In the challenge currently pending before the U.S. Supreme Court, Hill's lawyers have cited a ruling that court issued in May that knocked down a Florida law. The high court said defendants should have a fair opportunity to show the Constitution prohibits their execution. Hill's lawyers say that ruling should also invalidate Georgia's tough burden of proof.

Hill was previously set to die in July 2012, February 2013 and July 2013, but courts stepped in at the last minute with temporary stays so they would have time to consider challenges filed by Hill's lawyers. The July 2012 and July 2013 challenges each effectively halted executions in Georgia while they were pending, for about six months and 10 months, respectively.

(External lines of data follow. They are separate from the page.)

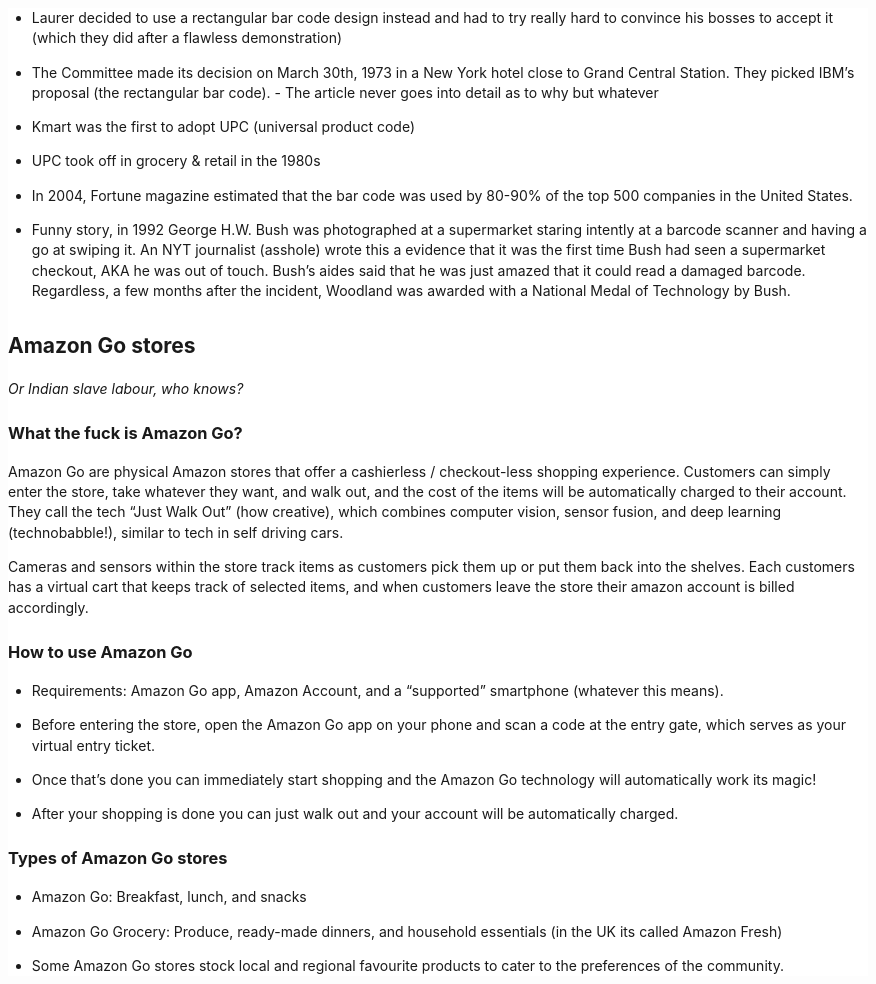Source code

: - Laurer decided to use a rectangular bar code design instead and had to try really hard to convince his bosses to accept it (which they did after a flawless demonstration)

- The Committee made its decision on March 30th, 1973 in a New York hotel close to Grand Central Station. They picked IBM’s proposal (the rectangular bar code). - The article never goes into detail as to why but whatever

- Kmart was the first to adopt UPC (universal product code)

- UPC took off in grocery & retail in the 1980s

- In 2004, Fortune magazine estimated that the bar code was used by 80-90% of the top 500 companies in the United States.

- Funny story, in 1992 George H.W. Bush was photographed at a supermarket staring intently at a barcode scanner and having a go at swiping it. An NYT journalist (asshole) wrote this a evidence that it was the first time Bush had seen a supermarket checkout, AKA he was out of touch. Bush’s aides said that he was just amazed that it could read a damaged barcode. Regardless, a few months after the incident, Woodland was awarded with a National Medal of Technology by Bush.

## **Amazon Go stores**

*Or Indian slave labour, who knows?*

### **What the fuck is Amazon Go?**

Amazon Go are physical Amazon stores that offer a cashierless / checkout-less shopping experience. Customers can simply enter the store, take whatever they want, and walk out, and the cost of the items will be automatically charged to their account. They call the tech “Just Walk Out” (how creative), which combines computer vision, sensor fusion, and deep learning (technobabble!), similar to tech in self driving cars.

Cameras and sensors within the store track items as customers pick them up or put them back into the shelves. Each customers has a virtual cart that keeps track of selected items, and when customers leave the store their amazon account is billed accordingly.

### **How to use Amazon Go**

- Requirements: Amazon Go app, Amazon Account, and a “supported” smartphone (whatever this means).

- Before entering the store, open the Amazon Go app on your phone and scan a code at the entry gate, which serves as your virtual entry ticket.

- Once that’s done you can immediately start shopping and the Amazon Go technology will automatically work its magic!

- After your shopping is done you can just walk out and your account will be automatically charged.

### **Types of Amazon Go stores**

- Amazon Go: Breakfast, lunch, and snacks

- Amazon Go Grocery: Produce, ready-made dinners, and household essentials (in the UK its called Amazon Fresh)

- Some Amazon Go stores stock local and regional favourite products to cater to the preferences of the community.
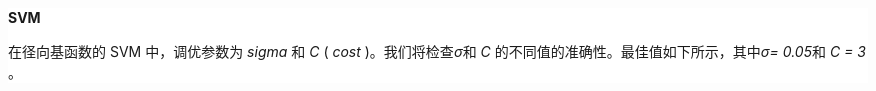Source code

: **SVM**

在径向基函数的 SVM 中，调优参数为 *sigma* 和 *C* ( *cost* )。我们将检查*σ*和 *C* 的不同值的准确性。最佳值如下所示，其中*σ= 0.05*和 *C = 3* 。
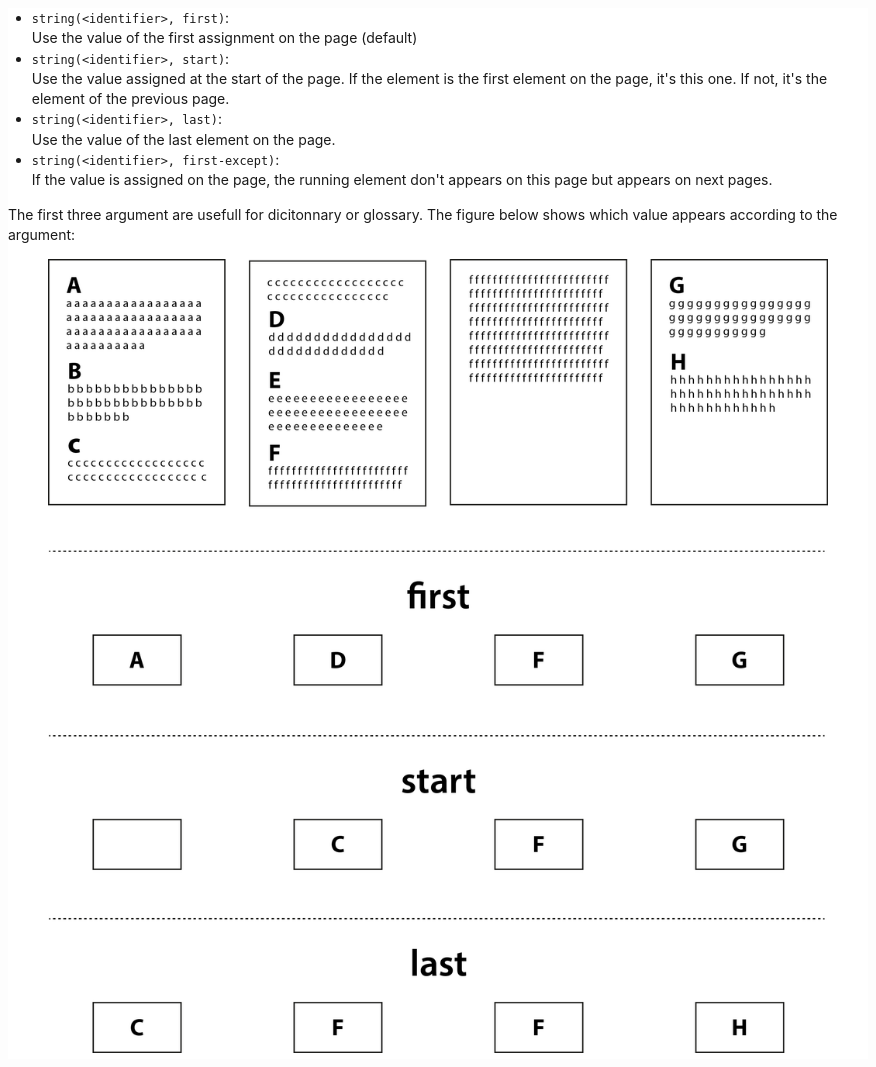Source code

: - `string(<identifier>, first)`: <br> Use the value of the first assignment on the page (default)
- `string(<identifier>, start)`: <br> Use the value assigned at the start of the page. If the element is the first element on the page, it's this one. If not, it's the element of the previous page.
- `string(<identifier>, last)`: <br> Use the value of the last element on the page.
- `string(<identifier>, first-except)`: <br> If the value is assigned on the page, the running element don't appears on this page but appears on next pages.

The first three argument are usefull for dicitonnary or glossary. The figure below shows which value appears according to the argument:

<figure> <img src="/images/string-argument.png"  /></figure>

Days before he was to be executed in February 2013, Hill's lawyers submitted new statements from the three doctors who had examined Hill in 2000 and testified at his trial that he was not intellectually disabled. In their new statements, the doctors wrote that they had been rushed at the time of Hill's trial and new scientific developments had surfaced since then. All three reviewed facts and documents in the case and wrote that they believed Hill is intellectually disabled.

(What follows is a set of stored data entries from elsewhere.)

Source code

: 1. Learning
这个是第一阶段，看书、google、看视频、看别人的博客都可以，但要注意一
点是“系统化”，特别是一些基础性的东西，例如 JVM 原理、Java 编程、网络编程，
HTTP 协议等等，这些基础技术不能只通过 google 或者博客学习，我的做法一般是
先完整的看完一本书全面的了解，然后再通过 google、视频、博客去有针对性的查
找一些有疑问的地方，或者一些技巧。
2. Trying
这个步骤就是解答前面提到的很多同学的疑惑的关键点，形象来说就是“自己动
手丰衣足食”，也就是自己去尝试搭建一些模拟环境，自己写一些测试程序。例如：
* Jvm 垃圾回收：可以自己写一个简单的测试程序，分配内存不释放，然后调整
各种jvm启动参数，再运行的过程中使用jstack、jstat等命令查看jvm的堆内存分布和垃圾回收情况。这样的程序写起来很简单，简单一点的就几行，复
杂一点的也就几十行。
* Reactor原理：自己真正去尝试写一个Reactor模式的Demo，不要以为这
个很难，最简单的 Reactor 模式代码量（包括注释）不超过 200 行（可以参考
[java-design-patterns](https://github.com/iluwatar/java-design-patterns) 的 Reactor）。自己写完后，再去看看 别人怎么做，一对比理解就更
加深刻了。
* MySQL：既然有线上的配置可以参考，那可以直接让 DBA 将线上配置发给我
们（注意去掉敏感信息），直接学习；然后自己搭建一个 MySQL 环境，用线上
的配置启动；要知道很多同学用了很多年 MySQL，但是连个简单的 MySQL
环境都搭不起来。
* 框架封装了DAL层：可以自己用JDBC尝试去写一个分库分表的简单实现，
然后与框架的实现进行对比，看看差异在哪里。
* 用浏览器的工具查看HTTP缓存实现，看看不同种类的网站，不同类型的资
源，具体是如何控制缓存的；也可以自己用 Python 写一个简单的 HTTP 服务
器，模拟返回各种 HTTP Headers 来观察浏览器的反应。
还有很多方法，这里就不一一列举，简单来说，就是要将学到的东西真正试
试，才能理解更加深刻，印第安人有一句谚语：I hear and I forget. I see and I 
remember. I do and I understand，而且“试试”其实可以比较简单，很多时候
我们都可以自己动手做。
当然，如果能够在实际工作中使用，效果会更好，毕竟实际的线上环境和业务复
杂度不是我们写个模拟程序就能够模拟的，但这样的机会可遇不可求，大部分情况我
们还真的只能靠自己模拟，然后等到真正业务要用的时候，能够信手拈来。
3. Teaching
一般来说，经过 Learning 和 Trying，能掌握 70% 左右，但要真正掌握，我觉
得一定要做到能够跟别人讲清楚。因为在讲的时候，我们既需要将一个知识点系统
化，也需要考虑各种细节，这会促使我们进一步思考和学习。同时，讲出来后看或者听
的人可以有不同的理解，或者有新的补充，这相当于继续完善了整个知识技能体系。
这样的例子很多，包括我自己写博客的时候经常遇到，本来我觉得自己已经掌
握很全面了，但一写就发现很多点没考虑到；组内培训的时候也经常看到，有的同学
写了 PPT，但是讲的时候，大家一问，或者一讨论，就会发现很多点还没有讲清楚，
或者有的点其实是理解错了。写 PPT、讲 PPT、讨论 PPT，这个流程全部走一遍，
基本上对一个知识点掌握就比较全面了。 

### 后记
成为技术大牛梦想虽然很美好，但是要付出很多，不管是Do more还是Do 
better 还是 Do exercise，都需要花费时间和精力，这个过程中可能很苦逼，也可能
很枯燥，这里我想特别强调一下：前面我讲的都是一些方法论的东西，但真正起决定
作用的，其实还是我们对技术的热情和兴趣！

Included with the clemency application Hill's lawyers submitted to the parole board were letters from former President Jimmy Carter and his wife and groups that advocate for those with disabilities. In their letter dated Jan. 21, the Carters cited the fact that Georgia was the first state, in 1988, to outlaw the execution of the mentally disabled.

"In light of the undisputed evidence that Mr. Hill is more likely than not 'mentally retarded,' his execution would undermine the State of Georgia's historic leadership in promoting the rights of the developmentally challenged," Jimmy and Rosalynn Carter wrote.